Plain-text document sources
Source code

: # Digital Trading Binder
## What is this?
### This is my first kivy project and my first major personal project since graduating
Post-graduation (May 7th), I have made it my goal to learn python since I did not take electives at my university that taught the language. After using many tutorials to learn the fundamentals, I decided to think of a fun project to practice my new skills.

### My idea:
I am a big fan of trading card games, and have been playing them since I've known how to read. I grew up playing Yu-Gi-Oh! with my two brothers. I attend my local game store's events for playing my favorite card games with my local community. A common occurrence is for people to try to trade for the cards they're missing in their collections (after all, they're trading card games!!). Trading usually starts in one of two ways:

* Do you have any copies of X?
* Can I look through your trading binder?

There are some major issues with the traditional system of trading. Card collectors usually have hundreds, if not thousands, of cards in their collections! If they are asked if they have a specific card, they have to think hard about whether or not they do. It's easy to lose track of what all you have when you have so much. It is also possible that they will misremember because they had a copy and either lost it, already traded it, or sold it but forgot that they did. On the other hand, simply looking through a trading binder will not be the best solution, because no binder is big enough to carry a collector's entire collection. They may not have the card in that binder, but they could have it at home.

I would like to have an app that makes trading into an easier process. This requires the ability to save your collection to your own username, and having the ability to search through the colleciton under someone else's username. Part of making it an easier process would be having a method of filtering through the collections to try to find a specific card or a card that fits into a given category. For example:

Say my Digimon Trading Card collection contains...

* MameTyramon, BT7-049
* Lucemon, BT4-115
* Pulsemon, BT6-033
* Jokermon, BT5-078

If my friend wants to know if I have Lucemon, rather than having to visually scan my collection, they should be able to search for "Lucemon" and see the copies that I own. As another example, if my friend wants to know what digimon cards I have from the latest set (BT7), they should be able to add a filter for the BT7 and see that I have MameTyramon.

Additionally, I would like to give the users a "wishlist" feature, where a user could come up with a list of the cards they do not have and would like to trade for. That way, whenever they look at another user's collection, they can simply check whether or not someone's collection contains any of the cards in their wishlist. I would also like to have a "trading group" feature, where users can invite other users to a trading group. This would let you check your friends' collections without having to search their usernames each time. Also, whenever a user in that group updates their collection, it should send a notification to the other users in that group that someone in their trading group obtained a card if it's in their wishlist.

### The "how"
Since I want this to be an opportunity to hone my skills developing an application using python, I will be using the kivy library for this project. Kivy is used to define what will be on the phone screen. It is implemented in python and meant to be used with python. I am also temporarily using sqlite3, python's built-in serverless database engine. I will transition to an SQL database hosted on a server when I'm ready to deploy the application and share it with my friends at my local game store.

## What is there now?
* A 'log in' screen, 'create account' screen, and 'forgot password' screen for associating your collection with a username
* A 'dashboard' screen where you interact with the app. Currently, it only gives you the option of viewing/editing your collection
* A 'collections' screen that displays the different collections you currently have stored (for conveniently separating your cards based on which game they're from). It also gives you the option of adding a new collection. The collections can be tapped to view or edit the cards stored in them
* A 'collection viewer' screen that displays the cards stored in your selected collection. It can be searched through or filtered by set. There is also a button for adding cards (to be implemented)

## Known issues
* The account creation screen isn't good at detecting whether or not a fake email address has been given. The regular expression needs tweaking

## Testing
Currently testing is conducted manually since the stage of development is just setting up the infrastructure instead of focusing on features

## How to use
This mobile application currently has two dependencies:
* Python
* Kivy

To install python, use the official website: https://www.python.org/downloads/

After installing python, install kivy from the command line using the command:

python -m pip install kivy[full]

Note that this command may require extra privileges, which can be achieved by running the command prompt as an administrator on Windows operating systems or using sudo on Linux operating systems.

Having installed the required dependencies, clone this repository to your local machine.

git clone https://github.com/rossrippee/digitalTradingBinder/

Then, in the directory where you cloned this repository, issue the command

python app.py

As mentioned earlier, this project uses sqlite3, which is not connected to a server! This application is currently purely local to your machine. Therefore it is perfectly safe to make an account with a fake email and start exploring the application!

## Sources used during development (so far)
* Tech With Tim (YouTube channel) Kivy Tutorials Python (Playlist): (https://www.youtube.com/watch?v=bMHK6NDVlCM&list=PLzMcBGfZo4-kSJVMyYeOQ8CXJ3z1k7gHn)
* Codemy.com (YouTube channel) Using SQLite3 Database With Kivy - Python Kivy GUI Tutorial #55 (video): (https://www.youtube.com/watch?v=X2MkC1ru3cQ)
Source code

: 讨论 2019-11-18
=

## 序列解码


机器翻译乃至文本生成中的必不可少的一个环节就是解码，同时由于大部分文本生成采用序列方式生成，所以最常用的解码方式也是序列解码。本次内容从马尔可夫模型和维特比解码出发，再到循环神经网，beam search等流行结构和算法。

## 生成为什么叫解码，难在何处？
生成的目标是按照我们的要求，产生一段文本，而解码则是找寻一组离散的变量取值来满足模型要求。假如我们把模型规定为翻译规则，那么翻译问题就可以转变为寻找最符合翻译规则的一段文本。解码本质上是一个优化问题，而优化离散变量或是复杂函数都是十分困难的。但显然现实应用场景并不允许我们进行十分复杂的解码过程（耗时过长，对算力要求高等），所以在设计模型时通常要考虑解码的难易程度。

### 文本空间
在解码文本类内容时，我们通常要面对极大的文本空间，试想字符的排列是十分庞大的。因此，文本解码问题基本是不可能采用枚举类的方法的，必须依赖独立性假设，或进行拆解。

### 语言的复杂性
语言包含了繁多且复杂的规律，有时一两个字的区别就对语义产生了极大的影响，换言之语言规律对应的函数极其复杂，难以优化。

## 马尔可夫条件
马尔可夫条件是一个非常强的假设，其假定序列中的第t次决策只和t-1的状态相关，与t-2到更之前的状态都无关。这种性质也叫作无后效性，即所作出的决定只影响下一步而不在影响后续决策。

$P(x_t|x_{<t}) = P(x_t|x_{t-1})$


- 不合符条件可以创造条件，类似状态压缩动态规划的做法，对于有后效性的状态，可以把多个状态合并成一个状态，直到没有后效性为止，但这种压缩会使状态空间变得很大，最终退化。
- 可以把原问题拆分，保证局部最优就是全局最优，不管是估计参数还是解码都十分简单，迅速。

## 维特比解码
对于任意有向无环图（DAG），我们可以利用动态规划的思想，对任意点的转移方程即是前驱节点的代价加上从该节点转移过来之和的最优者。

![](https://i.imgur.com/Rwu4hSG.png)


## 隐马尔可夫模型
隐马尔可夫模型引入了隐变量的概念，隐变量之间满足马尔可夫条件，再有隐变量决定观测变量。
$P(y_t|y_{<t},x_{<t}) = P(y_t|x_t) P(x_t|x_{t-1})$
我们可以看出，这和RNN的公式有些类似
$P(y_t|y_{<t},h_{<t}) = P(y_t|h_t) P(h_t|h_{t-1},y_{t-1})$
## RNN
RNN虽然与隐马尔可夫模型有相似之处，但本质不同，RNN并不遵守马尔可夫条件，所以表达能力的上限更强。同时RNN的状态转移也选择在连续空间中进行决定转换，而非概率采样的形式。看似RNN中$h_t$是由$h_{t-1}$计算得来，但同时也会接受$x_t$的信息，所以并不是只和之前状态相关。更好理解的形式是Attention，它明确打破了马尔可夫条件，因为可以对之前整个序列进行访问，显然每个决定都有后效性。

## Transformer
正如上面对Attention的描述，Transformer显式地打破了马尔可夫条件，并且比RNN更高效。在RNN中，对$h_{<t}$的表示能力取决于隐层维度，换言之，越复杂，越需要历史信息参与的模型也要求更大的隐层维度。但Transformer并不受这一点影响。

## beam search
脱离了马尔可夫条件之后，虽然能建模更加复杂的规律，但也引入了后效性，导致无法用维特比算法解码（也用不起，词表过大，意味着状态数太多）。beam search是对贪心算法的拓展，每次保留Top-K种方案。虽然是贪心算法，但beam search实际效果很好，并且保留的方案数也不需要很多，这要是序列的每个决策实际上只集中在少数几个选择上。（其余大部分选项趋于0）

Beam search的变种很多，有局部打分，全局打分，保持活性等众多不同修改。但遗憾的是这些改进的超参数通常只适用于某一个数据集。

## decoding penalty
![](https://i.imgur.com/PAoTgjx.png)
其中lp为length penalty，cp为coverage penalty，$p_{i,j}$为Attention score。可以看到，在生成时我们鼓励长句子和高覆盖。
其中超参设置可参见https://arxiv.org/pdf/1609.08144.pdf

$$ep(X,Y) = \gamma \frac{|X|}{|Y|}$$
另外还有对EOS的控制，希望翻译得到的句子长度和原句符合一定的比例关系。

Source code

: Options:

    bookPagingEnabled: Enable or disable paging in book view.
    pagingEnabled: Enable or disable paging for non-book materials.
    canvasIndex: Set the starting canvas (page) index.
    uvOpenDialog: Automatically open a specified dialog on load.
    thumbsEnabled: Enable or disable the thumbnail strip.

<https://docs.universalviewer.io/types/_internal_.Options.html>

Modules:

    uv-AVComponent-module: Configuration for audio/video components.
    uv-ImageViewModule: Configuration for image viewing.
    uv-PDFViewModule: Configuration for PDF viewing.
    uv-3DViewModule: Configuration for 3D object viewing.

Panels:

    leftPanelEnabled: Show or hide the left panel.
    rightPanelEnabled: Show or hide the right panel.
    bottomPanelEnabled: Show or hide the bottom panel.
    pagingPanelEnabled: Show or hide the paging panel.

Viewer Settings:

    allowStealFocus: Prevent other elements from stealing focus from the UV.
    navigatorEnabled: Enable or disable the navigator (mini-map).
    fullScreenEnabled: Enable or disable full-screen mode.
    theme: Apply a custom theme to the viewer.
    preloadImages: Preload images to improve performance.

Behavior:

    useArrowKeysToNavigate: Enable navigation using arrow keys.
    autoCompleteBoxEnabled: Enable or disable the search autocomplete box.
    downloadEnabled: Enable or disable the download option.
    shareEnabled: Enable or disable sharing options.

Aim of the task:
If a line in the records contains the string "disable", copy it out.

Exercise result:
    bookPagingEnabled: Enable or disable paging in book view.
    pagingEnabled: Enable or disable paging for non-book materials.
    thumbsEnabled: Enable or disable the thumbnail strip.
    navigatorEnabled: Enable or disable the navigator (mini-map).
    fullScreenEnabled: Enable or disable full-screen mode.
    autoCompleteBoxEnabled: Enable or disable the search autocomplete box.
    downloadEnabled: Enable or disable the download option.
    shareEnabled: Enable or disable sharing options.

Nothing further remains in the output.